The simplest answer is one that was given in the Konrath and Handy article: because someone asked them to. While that might sound like an obvious reason to most of you reading this (and, honestly, to me too), it’s the baseline. If people aren’t asked to give, they probably won’t.

But if we take that answer for a given, we then have to look at what motivates people to give, and that’s a lot more complicated … at least on the surface. While Konrath and Handy point to five different motivations — trust, altruism, social pressure, tax incentives, and egoism — after my somewhat shallow dive into the research on charitable giving it seems as though what they identified aren’t motivations but a mixture of motivations and conditions. “Trust,” for example, isn’t really a motivation. We all have people and organizations we trust, but that trust doesn’t necessarily lead to us throw money at them. Trust is usually a condition that must be met in order for a donor to give, but it doesn’t seem that it’s going to motivate anyone to give in and of itself.

Altruism and, I’d have to add, egoism, do seem like motivations to give. People give because they want to help, although, as we’ve seen, that desire can be modified by conditions such as distance, connection, time, and even whether or not we identify ourselves as “giving” people. And while “altruism” was coined as an antonym for “egoism,” the two seem inextricably linked and possibly even different sides of the same coin. More on that in a moment.

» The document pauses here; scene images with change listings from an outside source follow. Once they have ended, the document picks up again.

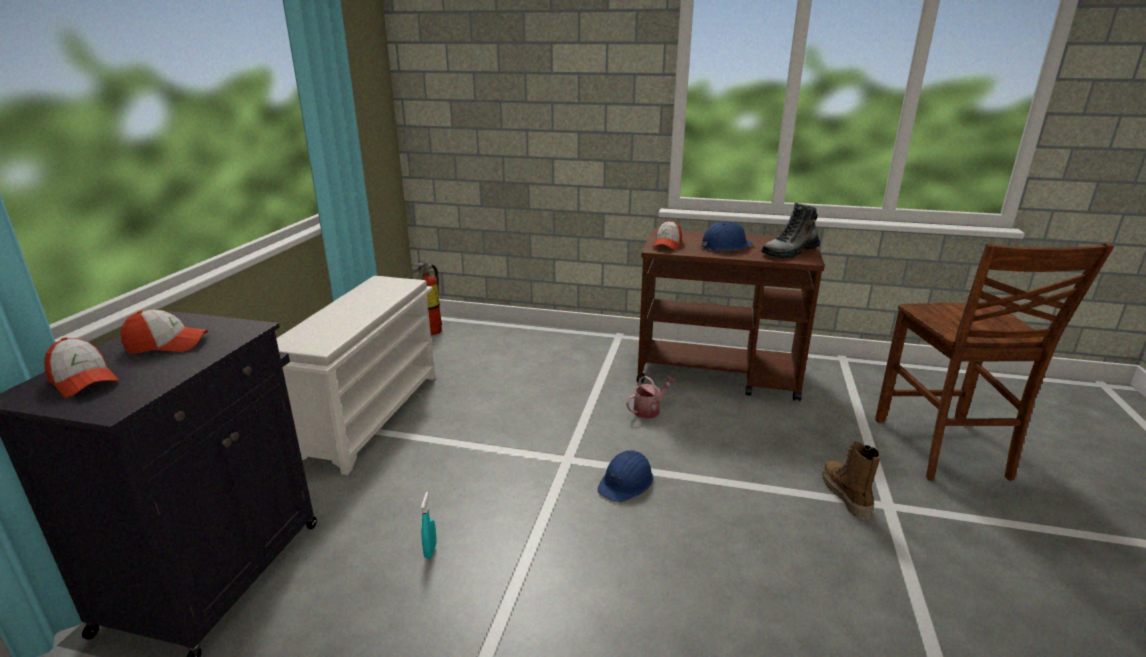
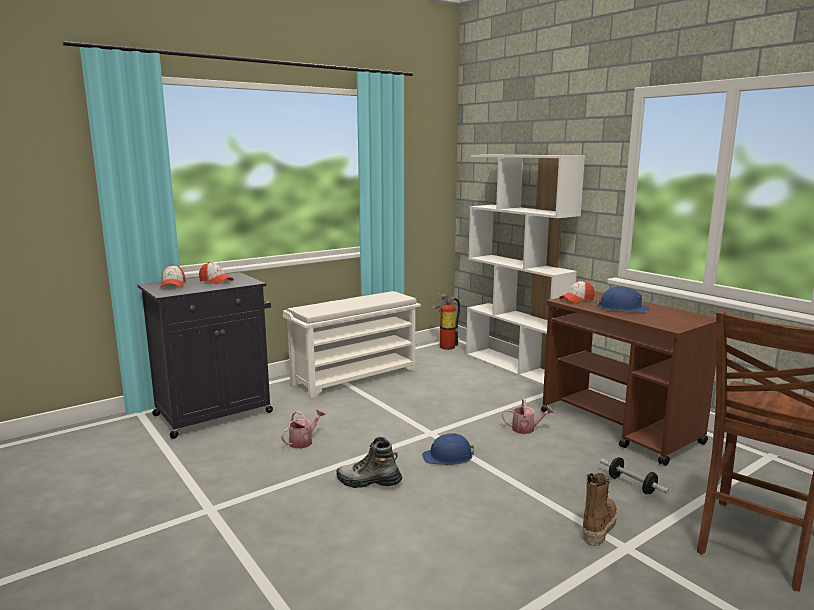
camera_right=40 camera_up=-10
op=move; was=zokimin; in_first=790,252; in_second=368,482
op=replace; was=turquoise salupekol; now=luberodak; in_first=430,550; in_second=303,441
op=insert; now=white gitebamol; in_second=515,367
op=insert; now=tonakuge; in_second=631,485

Social forces do seem to be a major motivator of giving behavior, although how one defines those forces may depend on one’s level of cynicism. It seems clear from the research that people give because they see others give and because giving provides them with status and signals their “prosocial” nature. It also appears clear that giving provides a social benefit by strengthening bonds between the giver and the group that they want to be closer to: people give to be able to signal group membership and their commitment to the group. 

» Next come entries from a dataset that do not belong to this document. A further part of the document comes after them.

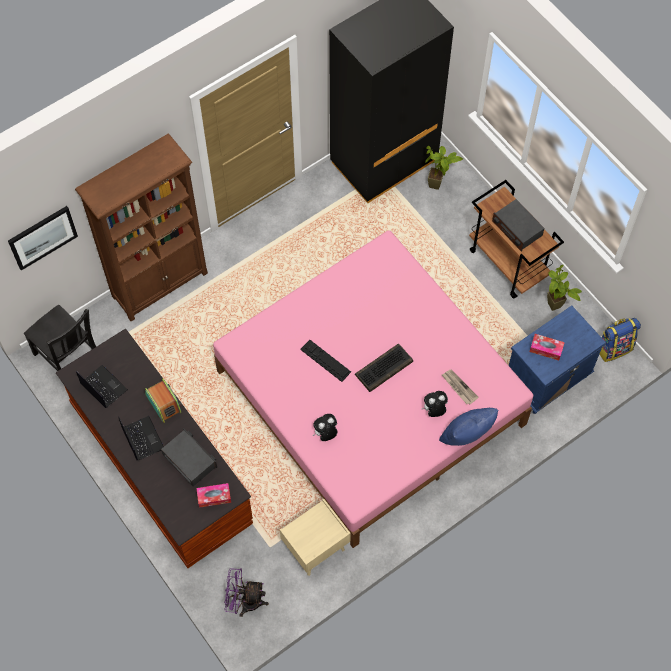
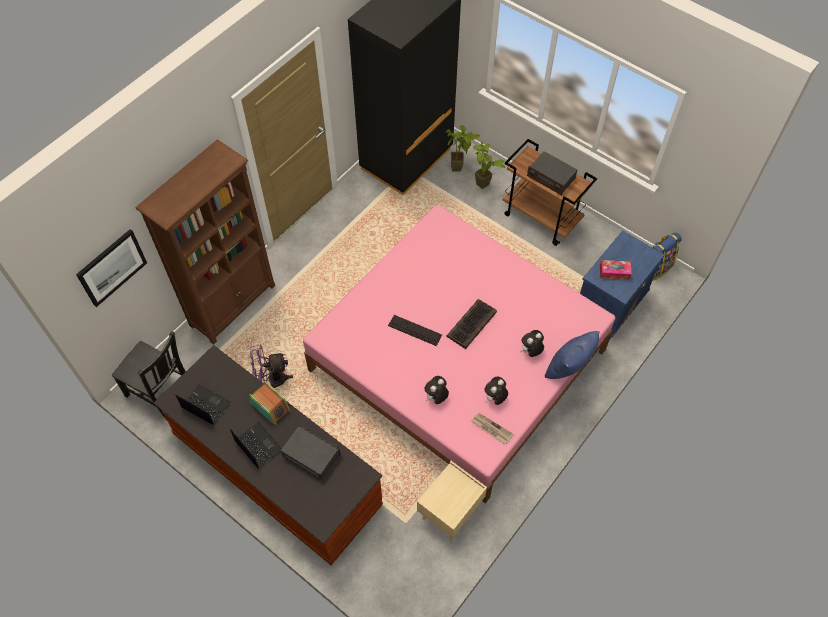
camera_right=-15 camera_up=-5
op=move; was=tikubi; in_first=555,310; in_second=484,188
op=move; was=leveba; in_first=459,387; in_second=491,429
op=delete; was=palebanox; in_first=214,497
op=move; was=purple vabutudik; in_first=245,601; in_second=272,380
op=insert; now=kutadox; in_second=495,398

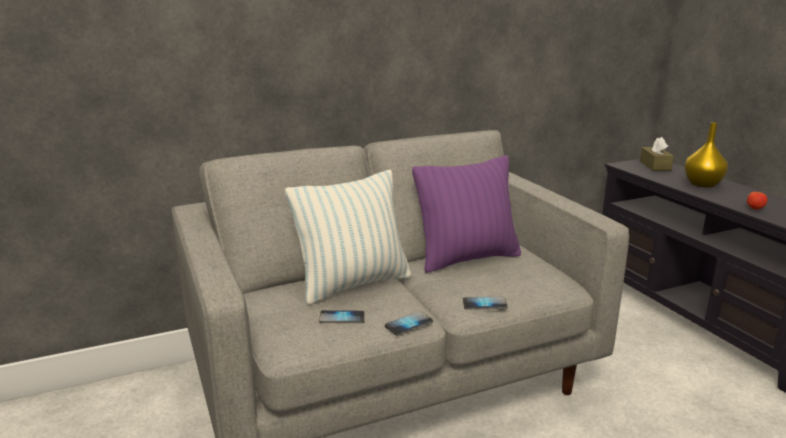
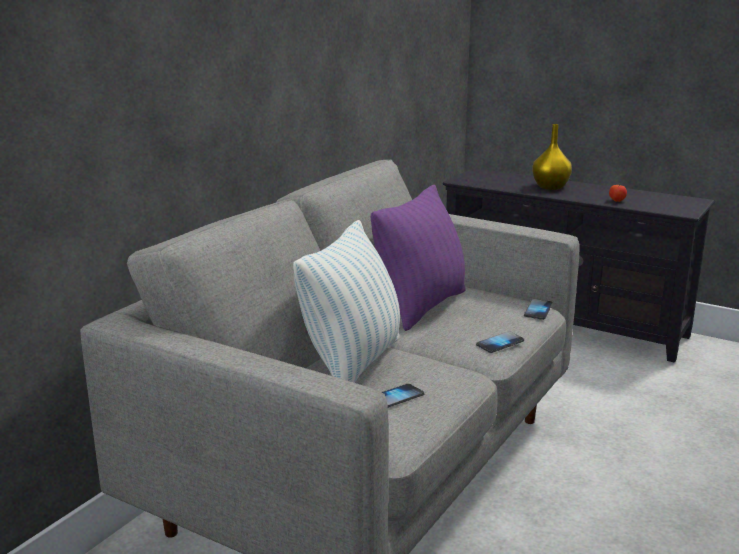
camera_right=-35 camera_up=0
op=delete; was=brown palebanox; in_first=655,166
op=move; was=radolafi; in_first=409,324; in_second=538,310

Tax incentives, like trust, seem more of a condition for giving rather than a motivation. Sure, people do give at the highest levels near the end of the year in order to reap the tax benefits, but they still are choosing what to support and to what extent. Tax incentives certainly do motivate when people give, but not why.

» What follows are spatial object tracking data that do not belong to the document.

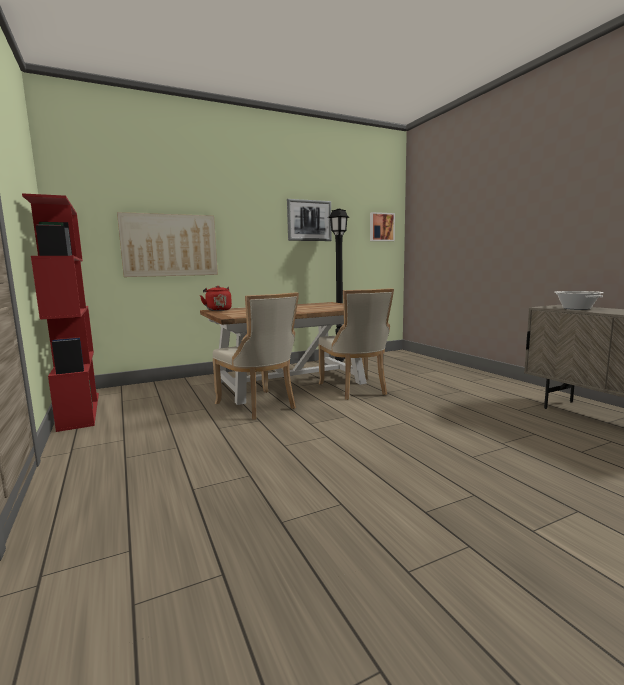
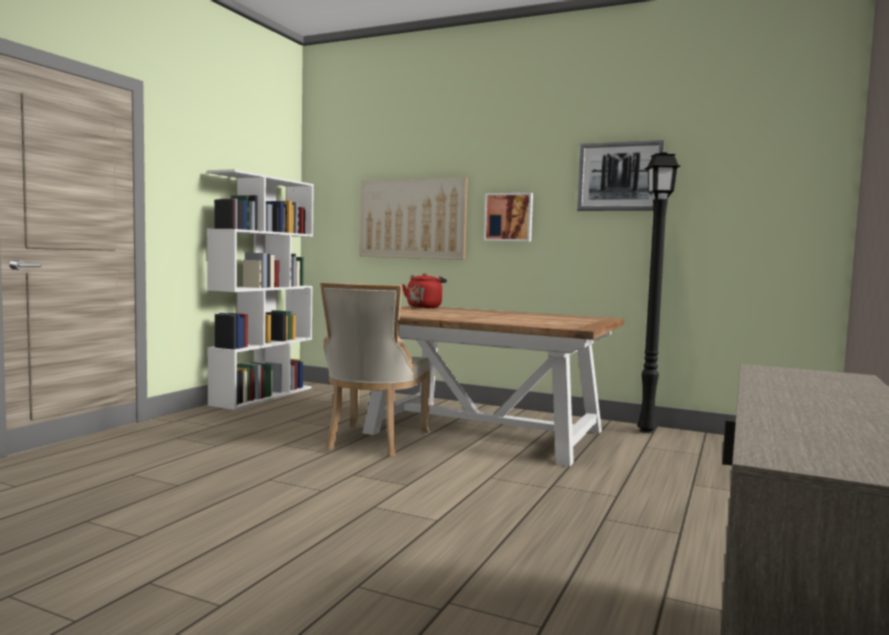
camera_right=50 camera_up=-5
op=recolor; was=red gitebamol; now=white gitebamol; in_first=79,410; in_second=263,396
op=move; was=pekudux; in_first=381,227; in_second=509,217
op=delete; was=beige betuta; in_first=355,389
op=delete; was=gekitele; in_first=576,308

The real answer to “why people give” seems to come down to one thing: it makes them feel good. This doesn’t mean that donors can’t be motivated by concern or the desire to help create a better world or even because they feel connected to a particular cause due to their own personal experience. All of those are valid reasons, supported by plenty of evidence and an abundance of experience. Admitting it also doesn’t cheapen the gift or the motivations of the giver. But if you look beyond the surface of the motivations for giving, it seems that giving of all types and all motivations always has the side effect of providing a benefit — sometimes tangible (eg. tax savings), sometimes intangible (eg. the “warm glow” or social approval) — to the giver. This doesn’t mean that people don’t care about the organizations and the causes they give to. People do make choices about where their money goes and that choice seems driven by personal values more than anything else. The actual act of giving, whatever the motivation, does seem to come with an expectation of benefits to the giver, and often that benefit is an intangible and hard-to-define emotional reward.